Should I just run back to function pointers?
Thank you very much for your time!
I try to understand how to use std::tolower...
#include <iostream>
#include <string>
#include <algorithm>
#include <locale>
int main()
{
std::string test = "Hello World";
std::locale loc;
for (auto &c : test)
{
c = std::tolower(c, loc);
}
std::transform(test.begin(), test.end(), test.begin(), ::tolower); // 1) OK
std::transform(test.begin(), test.end(), test.begin(), std::tolower); // 2) Cryptic compile error
std::transform(test.begin(), test.end(), test.begin(), static_cast<int(*)(int)>(std::tolower)); // 3) Cryptic compile error. Seems OK with other compilers though
return 0;
}
So:
Why ::tolower version is working?
Why std::tolower is not working in std::transform?
What static_cast<int(*)(int)>(std::tolower)) really is trying to do? Why
does it work with GCC and not with Visual Studio 2013?
How could I use std::lower in std::transform with Visual Studio 2013 then?
First off, note, that none of these approaches does the right thing in a portable way! The problem is that char may be signed (and typically is) but the versions of tolower() only accept positive values! That is you really want to use std::tolower() using something like this:
std::transform(test.begin(), test.end(), test.begin(),
[](unsigned char c) { return std::tolower(c); });
(or, of course, using a corresponding function object if you are stuck with C++03). Using std::tolower() (or ::tolower() for that matter) with a negative value results in undefined behavior. Of course, this only matters on platform where char is signed which seems, however, to be the typical choice.
To answer your questions:
When including <cctype> you typically get the various functions and types from the standard C library both in namespace std as well as in the global namespace. Thus, using ::tolower normally works but isn't guaranteed to work.
When including <locale>, there are two versions of std::tolower available, one as int(*)(int) and one as char(*)(char, std::locale const&). When using just std::tolower the compiler has generally no way to decide which one to use.
Since std::tolower is ambiguous, using static_cast<int(*)(int)>(std::tolower) disambiguates which version to use. Why use of static_cast<...>() with VC++ fails, I don't know.
You shouldn't use std::tolower() with a sequences of chars anyway as it will result in undefined behavior. Use a function object using std::tolower internally on an unsigned char.
It is worth noting that using a function object rather than a function pointer is typically a lot faster because it is trivial to inline the function object but not as trivial to inline the function pointer. Compilers are getting better with inlining the use of function pointers where the function is actually known but contemporary compilers certainly don't always inline function calls through function pointers even if all the context would be there.
std::tolower is overloaded in C++, it's declared in <cctype> as
int tolower(int);
and also in <locale> as
template<CharT> CharT tolower(CharT, const locale&);
so when you say "std::tolower" you get an ambiguous reference to an overloaded function.

**Required actions**
1. Retype the std::tolower thread from "What static_cast<int(*)(int)>(std::tolower)) really" up to and including "Studio 2013 then?".
2. Write what comes next in the std::tolower thread, continuing right after its last line.
The listing has no connection to the std::tolower thread.

**Collected data entries**
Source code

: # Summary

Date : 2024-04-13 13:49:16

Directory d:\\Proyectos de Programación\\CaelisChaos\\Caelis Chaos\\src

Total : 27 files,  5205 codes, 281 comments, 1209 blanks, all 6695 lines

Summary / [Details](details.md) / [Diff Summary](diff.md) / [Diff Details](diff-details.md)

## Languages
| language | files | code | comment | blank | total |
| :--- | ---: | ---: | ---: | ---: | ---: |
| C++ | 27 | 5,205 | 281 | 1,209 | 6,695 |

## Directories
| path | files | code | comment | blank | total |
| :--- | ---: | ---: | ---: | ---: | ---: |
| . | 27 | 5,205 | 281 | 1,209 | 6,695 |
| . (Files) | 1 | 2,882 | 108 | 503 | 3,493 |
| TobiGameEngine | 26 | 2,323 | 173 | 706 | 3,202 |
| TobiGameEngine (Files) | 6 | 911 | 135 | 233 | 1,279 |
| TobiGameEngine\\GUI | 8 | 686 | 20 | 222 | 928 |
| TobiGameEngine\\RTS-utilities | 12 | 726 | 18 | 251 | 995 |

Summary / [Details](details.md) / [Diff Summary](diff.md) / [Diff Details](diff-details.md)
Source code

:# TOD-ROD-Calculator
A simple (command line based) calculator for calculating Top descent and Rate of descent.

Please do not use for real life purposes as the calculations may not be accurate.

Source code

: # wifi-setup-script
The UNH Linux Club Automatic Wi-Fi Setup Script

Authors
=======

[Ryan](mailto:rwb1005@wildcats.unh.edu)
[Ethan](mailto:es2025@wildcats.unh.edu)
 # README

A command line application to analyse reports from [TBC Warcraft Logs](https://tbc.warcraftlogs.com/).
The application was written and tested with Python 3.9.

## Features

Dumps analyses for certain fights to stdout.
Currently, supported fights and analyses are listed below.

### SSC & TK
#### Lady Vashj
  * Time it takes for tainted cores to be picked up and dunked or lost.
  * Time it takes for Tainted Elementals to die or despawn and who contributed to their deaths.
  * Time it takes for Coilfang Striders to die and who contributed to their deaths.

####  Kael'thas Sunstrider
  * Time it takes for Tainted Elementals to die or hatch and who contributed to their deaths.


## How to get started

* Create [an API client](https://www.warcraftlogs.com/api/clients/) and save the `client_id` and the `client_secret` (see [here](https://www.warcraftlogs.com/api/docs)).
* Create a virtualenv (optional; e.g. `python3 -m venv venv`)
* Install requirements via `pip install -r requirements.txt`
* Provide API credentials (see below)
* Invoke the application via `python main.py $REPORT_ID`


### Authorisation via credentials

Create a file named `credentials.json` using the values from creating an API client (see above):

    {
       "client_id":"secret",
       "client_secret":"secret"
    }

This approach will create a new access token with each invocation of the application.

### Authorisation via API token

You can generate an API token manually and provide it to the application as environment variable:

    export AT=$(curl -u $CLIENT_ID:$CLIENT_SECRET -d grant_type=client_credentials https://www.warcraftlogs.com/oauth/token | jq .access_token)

**Response list**
1.
What static_cast<int(*)(int)>(std::tolower)) really is trying to do? Why
does it work with GCC and not with Visual Studio 2013?
How could I use std::lower in std::transform with Visual Studio 2013 then?

2.
Why ::tolower version is working?
When you include <cctype> the one-argument overload is declared in namespace std and might also be declared in the global namespace, depending on the compiler. If you include <ctype.h> then it's guaranteed to be included in the global namespace, and ::tolower will work (although note Dietmar's points about when it's not safe). The two-argument overload from <locale> is never declared in the global namespace, so ::tolower never refers to the two-argument overload.
2. Why std::tolower is not working in std::transform?
See above, it's an overloaded name.
3. What static_cast<int(*)(int)>(std::tolower)) really is trying to do?
It tells the compiler you want the int std::tolower(int) overload, not any other overload of std::tolower.
Why does it work with GCC and not with Visual Studio 2013?
Probably because you didn't include <cctype>, or (less likely) it could be a Visual Studio bug.
4. How could I use std::lower in std::transform with Visual Studio 2013 then?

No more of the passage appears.